I love Photoshop. As a professional photographer I use it every day, and I probably only use about 10% of it's true power. Retouching is my main purpose; removing a wrinkle here, a blemish there. Occasionally removing a whole object like a tree, or car, or that crazy uncle photo-bombing someone's wedding day. It has also come in useful for imagining what certain colors of gas tank might look on Natasha. I'm a big follower of silver, black, and red. Let's just say silver is a predominate vehicle color for me. (Everything since I was twenty has been silver, aside a white Toyota Previa minivan... but we won't talk about that.)
I was going to just repaint the tank silver again, in keeping with Natasha's original colors; maybe including some nice detailing. But when I started messing around in Photoshop with a Hue/Saturation layer, suddenly I saw Natasha in a deep red; could it be called Russian Red?
But a solid color just seems a little too plain. So I printed out a few different angles of the tank after I had colorized the tank red. With the aid of a extra fine pen and a new black sharpie, I started to throw out some ideas. I couldn't imaging doing this in Photoshop. Maybe Illustrator, but since I'm not going to spend a week being myself up to a decent speed learning that program, I decided it was easier to do it the old fashioned way.
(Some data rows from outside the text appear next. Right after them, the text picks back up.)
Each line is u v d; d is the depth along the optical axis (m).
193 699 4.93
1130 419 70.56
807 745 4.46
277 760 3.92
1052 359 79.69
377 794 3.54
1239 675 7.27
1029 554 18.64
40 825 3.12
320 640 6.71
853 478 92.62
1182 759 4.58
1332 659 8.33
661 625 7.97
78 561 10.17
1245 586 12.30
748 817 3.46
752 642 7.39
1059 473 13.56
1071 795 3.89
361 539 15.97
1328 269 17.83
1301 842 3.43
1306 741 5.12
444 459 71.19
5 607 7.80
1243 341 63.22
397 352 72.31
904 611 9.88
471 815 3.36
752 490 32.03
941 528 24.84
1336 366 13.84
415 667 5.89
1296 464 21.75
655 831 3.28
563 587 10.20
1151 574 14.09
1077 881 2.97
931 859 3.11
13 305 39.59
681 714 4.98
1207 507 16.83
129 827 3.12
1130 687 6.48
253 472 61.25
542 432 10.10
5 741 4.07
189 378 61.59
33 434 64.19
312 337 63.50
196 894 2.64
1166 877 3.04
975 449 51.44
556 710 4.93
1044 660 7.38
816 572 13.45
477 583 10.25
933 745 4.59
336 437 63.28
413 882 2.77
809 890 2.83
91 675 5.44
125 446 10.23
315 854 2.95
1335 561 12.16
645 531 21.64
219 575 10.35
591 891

Sometime the simplest things can bring the greatest pleasure. Yes, after a while I started to get a bit tired of filling all the black squares, but the end result was mock-ups of a few ideas. I am definitely more enthusiastic about the chess board pattern across the top of the tank. We'll see what the custom painter I found in Pittsburgh has to say about that. It's got to be easier than doing flames or skulls, right?